Я тупо сидел в кафе и, пропивая свой гонорар, сочи­нял сценарий, поминутно меняя сюжет; вначале это был сценарий фильма об Эйхмане, потом историю Эйхмана я превратил в драму сабры, вышедшей за богатого аме­риканца и тоскующей по родине; потом президент ве­лел мне все переделать, чтобы было смешно и чтоб ге­рои плавали, поскольку тогда девушек можно раздеть, а публика это любит; я переделал сценарий в драму из жизни эйлатских рыбаков; потом рассказ о рыбаках превратился в леденящую кровь историю о подонках, в войну продающих евреям под видом цианистого калия аспирин; через четыре дня из всего этого получился сю­жет об отряде израильских солдат, застрявших посреди минного поля, а затем — история о хорошем немце, ко­торый приехал в Израиль, чтобы искупить вину своих родителей; в конце концов, после нескольких мелких поправок, получилась история о девушке, которая забе­ременела и, покинув кибуц, пошла на панель.

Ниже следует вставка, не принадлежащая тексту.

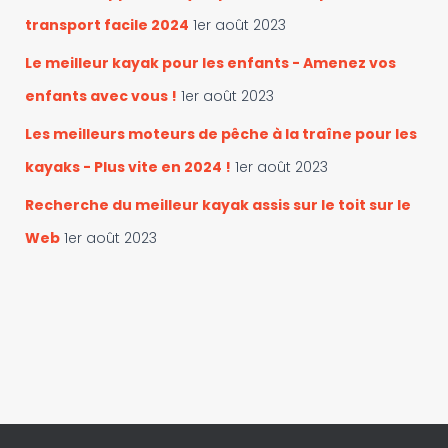
transport facile 2024
1er août 2023
Le meilleur kayak pour les enfants - Amenez vos
enfants avec vous !
1er août 2023
Les meilleurs moteurs de pêche à la traîne pour les
kayaks - Plus vite en 2024 !
1er août 2023
Recherche du meilleur kayak assis sur le toit sur le
Web
1er août 2023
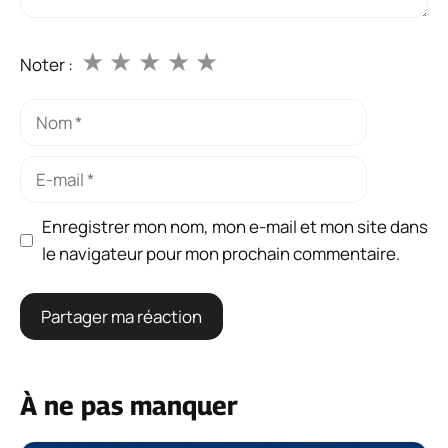
★
★
★
★
★
Noter :
Nom
E-
mail
Enregistrer mon nom, mon e-mail et mon site dans
le navigateur pour mon prochain commentaire.
À ne pas manquer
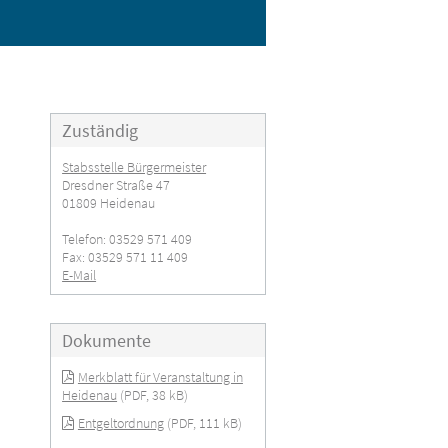
Zuständig
Stabsstelle Bürgermeister
Dresdner Straße 47
01809 Heidenau
Telefon: 03529 571 409
Fax: 03529 571 11 409
E-Mail
Dokumente
Merkblatt für Veranstaltung in
Heidenau
(PDF, 38 kB)
Entgeltordnung
(PDF, 111 kB)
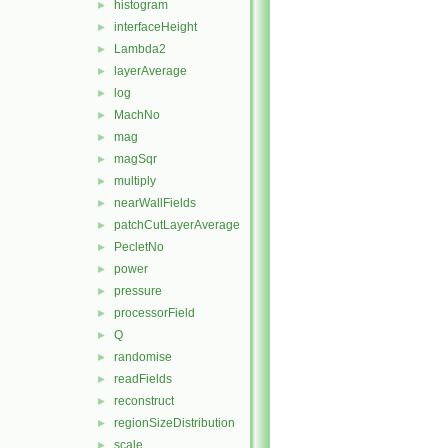
histogram
►
interfaceHeight
►
Lambda2
►
layerAverage
►
log
►
MachNo
►
mag
►
magSqr
►
multiply
►
nearWallFields
►
patchCutLayerAverage
►
PecletNo
►
power
►
pressure
►
processorField
►
Q
►
randomise
►
readFields
►
reconstruct
►
regionSizeDistribution
►
scale
►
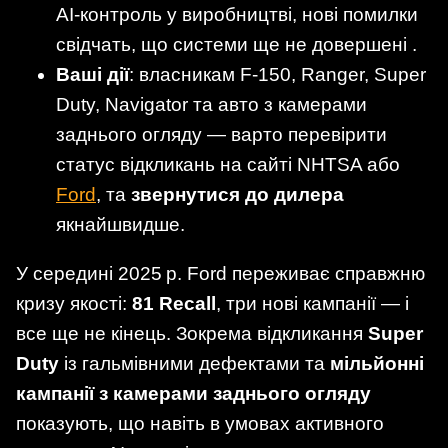
AI‑контроль у виробництві, нові помилки
свідчать, що системи ще не довершені .
Ваші дії
: власникам F‑150, Ranger, Super
Duty, Navigator та авто з камерами
заднього огляду — варто перевірити
статус відкликань на сайті NHTSA або
Ford
, та
звернутися до дилера
якнайшвидше.
У середині 2025 р. Ford переживає справжню
кризу якості:
81 Recall
, три нові кампанії — і
все ще не кінець. Зокрема відкликання
Super
Duty
із гальмівними дефектами та
мільйонні
кампанії з камерами заднього огляду
показують, що навіть в умовах активного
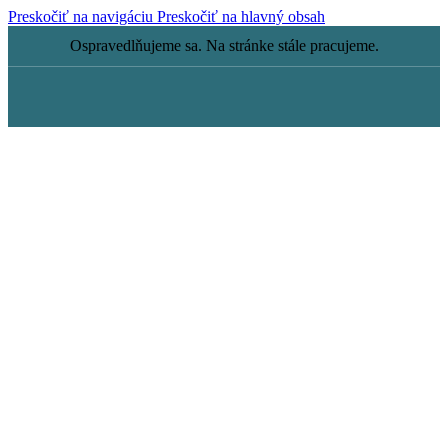
Preskočiť na navigáciu
Preskočiť na hlavný obsah
Ospravedlňujeme sa. Na stránke stále pracujeme.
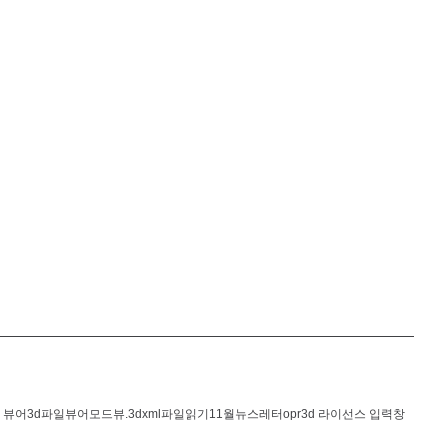
드 뷰어
3d파일뷰어
모드뷰
.3dxml파일읽기
11월뉴스레터
opr3d 라이선스 입력창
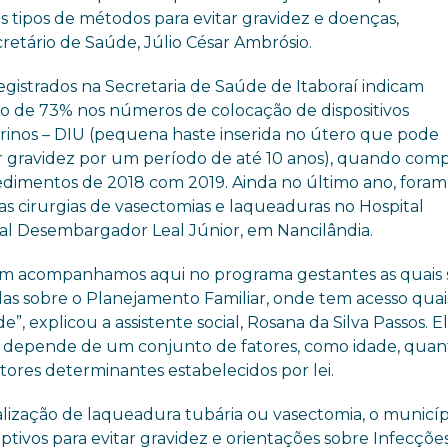
s tipos de métodos para evitar gravidez e doenças,
cretário de Saúde, Júlio César Ambrósio.
egistrados na Secretaria de Saúde de Itaboraí indicam
 de 73% nos números de colocação de dispositivos
erinos – DIU (pequena haste inserida no útero que pode
r gravidez por um período de até 10 anos), quando com
edimentos de 2018 com 2019. Ainda no último ano, foram
as cirurgias de vasectomias e laqueaduras no Hospital
al Desembargador Leal Júnior, em Nancilândia.
 acompanhamos aqui no programa gestantes as quais 
das sobre o Planejamento Familiar, onde tem acesso quai
, explicou a assistente social, Rosana da Silva Passos. E
ia depende de um conjunto de fatores, como idade, quan
fatores determinantes estabelecidos por lei.
ealização de laqueadura tubária ou vasectomia, o municíp
tivos para evitar gravidez e orientações sobre Infecçõe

Порой, когда заходила речь о деньгах, — а мне об этом щекотливом предмете лишнего знать не полага­лось, — президент с вице-президентом запирались в сортире и там подсчитывали будущие доходы; закон­чив обсуждение, они возвращались в зал. Несколько лет спустя я поехал в Лондон по приглашению одного из самых известных в мире режиссеров, который ре­шил стать еще и продюсером; в какой-то момент, изви­нившись передо мной, он вместе со своим финансо­вым советником удалился в сортир, где они беседова­ли ровно полчаса; и в данном случае мне не следовало знать слишком много. Жаль, что хороший фильм все­гда получается случайно, а не в результате работы ума и воображения. В Мадриде мне пришлось сидеть в од­ной комнате с режиссером, его секретаршей и ком­мерческим директором; еще там постоянно торчали два агента, представлявшие интересы своих клиентов — голливудских актеров. Если, предположим, мы обсуждали какую-то сцену с участием актера Икс, в разговор немедленно встревал агент Игрека и выра­жал протест: мол, сцена чересчур длинна и публика начнет интересоваться актером Икс больше, чем акте­ром Игрек Режиссер приходил в бешенство, но он за­висел от десятка дураков, пекущихся об интересах ак­теров, продюсера, банка и так далее. Не могу сказать, откуда берутся хорошие фильмы; и не знаю, есть ли че­ловек, который способен это объяснить.

Сидя однажды в плавках в гостинице «Виктория» и ведя светскую беседу с соседями-головорезами, я уви­дел, что в вестибюль входит моя бывшая жена, с кото­рой я во гневе порвал два года назад. Я только-только кончил бриться и держал в руке бритву и дырявую сал­фетку — свои туалетные принадлежности. Чтобы поз­дороваться с любимой женщиной, я положил их на стол и шагнул к ней навстречу, но тут же, поняв, какую ужасную совершил оплошность, обернулся: бритва и рваная тряпка исчезли. Кто-то, воспользовавшись тем, что я на мгновение отдался страстям, слямзил и то и другое. У меня осталась только жена; посмотрев на нее и будучи по натуре романтиком, я произвел беглый анализ своих чувств; убедившись, что абсолютно ни­чего не имею против западногерманской валюты, я ре­шил жениться на Соне вторично.

Так я уехал из Израиля и перестал думать о commies. Появились заботы поважнее: немецкая оккупация, за­кончившаяся для всех много лет назад, для меня нача­лась снова.